Top of Input records

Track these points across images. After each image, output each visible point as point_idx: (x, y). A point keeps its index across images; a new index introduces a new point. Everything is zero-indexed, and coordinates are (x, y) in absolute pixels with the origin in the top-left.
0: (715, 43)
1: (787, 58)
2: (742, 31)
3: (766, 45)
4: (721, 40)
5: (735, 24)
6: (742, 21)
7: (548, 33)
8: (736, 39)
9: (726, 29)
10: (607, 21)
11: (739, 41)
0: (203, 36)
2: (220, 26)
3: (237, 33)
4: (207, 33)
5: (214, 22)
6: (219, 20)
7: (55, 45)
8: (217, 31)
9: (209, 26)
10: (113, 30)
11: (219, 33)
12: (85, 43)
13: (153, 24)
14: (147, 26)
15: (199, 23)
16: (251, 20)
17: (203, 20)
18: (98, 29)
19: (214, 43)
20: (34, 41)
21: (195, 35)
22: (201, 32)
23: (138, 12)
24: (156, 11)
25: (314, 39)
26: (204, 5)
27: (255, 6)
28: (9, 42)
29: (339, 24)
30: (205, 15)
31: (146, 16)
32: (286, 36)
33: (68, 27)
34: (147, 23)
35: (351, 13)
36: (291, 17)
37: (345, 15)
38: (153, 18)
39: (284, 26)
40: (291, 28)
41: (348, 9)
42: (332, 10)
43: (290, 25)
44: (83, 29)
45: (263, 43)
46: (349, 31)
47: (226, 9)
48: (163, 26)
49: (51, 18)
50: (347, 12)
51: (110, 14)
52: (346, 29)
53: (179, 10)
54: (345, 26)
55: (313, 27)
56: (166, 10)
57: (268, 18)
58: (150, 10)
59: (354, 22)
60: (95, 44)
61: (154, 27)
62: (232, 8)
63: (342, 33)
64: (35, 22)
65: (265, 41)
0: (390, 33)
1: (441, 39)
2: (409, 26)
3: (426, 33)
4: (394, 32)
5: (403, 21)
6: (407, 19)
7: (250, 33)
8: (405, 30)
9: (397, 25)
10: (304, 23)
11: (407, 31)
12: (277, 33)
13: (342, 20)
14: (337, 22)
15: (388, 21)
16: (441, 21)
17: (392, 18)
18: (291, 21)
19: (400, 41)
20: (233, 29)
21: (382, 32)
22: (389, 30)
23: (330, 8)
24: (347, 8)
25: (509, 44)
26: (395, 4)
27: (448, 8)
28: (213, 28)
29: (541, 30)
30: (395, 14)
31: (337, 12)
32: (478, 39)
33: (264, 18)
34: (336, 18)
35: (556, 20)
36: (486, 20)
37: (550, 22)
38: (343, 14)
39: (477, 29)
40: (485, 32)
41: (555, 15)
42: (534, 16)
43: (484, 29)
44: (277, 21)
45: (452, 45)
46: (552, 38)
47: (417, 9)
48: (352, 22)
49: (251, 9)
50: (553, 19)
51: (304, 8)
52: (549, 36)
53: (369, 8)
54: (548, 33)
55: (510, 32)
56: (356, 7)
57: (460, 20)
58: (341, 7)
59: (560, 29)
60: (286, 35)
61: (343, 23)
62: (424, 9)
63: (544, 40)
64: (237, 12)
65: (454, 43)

Bottom of Input records

Description of the task:
Everything above from the line containing "54: (345, 26)" through the line containing "64: (35, 22)" must be copied exactly. Nothing outside that range belongs in the answer.

Response for this exercise:
54: (345, 26)
55: (313, 27)
56: (166, 10)
57: (268, 18)
58: (150, 10)
59: (354, 22)
60: (95, 44)
61: (154, 27)
62: (232, 8)
63: (342, 33)
64: (35, 22)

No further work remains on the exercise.